Physicist Stephen Hawking may have never been able to encounter the subject of his life’s work, a black hole, but sometime in the far future his words will: The BBC reports that after his ashes were interred at Westminster Abbey Friday, a message from the cosmologist and science communicator was broadcast toward 1A 0620-00, the nearest black hole.
The message from Hawking is accompanied by a musical piece written by Greek composer Vangelis, best known for the Oscar-winning score to the film Chariots of Fire and was broadcast by a European Space Agency satellite dish in Cebreros, Spain. CNN reports the piece is about six and a half minutes long with Hawking’s voiceover in the middle. Traveling at the speed of light, it will take 3,500 years for the message to reach the black hole, which is part of a binary system with an ordinary orange dwarf star.
“This is a beautiful and symbolic gesture that creates a link between our father’s presence on this planet, his wish to go into space and his explorations of the universe in his mind," Hawking’s daughter Lucy says in a statement, reports the AFP. “It is a message of peace and hope, about unity and the need for us to live together in harmony on this planet.”
Hawking, who died in March at the age of 76, suffered from amyotrophic lateral sclerosis (also known as ALS or Lou Gehrig's disease), which robbed him of the ability to walk and speak. Though he was not expected to live past his twenties, he spent the next 50 years studying the mystery of black holes and communicating the ideas emerging in physics and astronomy to the public in his bestselling books A Brief History of TimeThe Grand DesignOn the Shoulders of Giants, and others.

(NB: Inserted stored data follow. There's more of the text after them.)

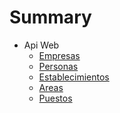# Summary

<!-- * [Api Móvil](api.movil.md) -->
* Api Web
	* [Empresas](api.empresas.md)
	* [Personas](api.personas.md)
	* [Establecimientos](api.establecimientos.md)
	* [Areas](api.areas.md)
	* [Puestos](api.puestos.md)
<!-- * [Db tablas](db.table.md) -->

While having your voice beamed into the cosmos is a pretty high honor, Stephen Castle at The New York Times reports that being buried in Westminster Abbey is about the highest Earthly honor out there. Roughly 3,300 extraordinary British citizens are buried or commemorated in the Abbey, including 17 monarchs, writers like Chaucer, Shakespeare and Dickens, and Sir Isaac Newton and Charles Darwin, between whom Hawking now rests.
CNN reports that besides friends and colleagues who attended the service in the Abbey, a lottery was held for 1,000 public tickets, which 25,000 people from 100 countries applied for. Tribute speeches and readings were given by Nobel prize winner Kip Thorne, paralyzed disability advocate Tom Nabarro, British astronaut Tim Peake, actor Benedict Cumberbatch, who played Hawking in the BBC film Hawking, Astronomer Royal Martin Rees, and Lucy Hawking. Three young people who, like Hawking, use a voice synthesizer to speak, were also invited to the ceremony.
While Hawking was not a fan of religion, that did not stop his ashes from being buried in the church, a decision made solely by John R. Hall, Dean of Westminster, reports Castle. “Whether he was actually an atheist, whether he was actually an agnostic, what his position was, is not, to my mind, entirely clear,” said Dr. Hall. “My position is quite simply this: Whether a person believes in God or not, if someone is achieving extraordinary things then I believe God is in that process.”
Hawking may have also had mixed feelings about beaming a message out into space for every alien in the galaxy to hear. While he strongly supported efforts to search for signs of intelligent life in the cosmos, like the Breakthrough Listen initiative, he also warned that leading other civilizations in our direction might be bad news. “A civilization reading one of our messages could be billions of years ahead of us,” he said in 2015. “If so, they will be vastly more powerful, and may not see us as any more valuable than we see bacteria.”
Hopefully Vangelis’ music will calm down any aliens who listen to Hawking's message before they decide to destroy our planet by mining for dilithium crystals.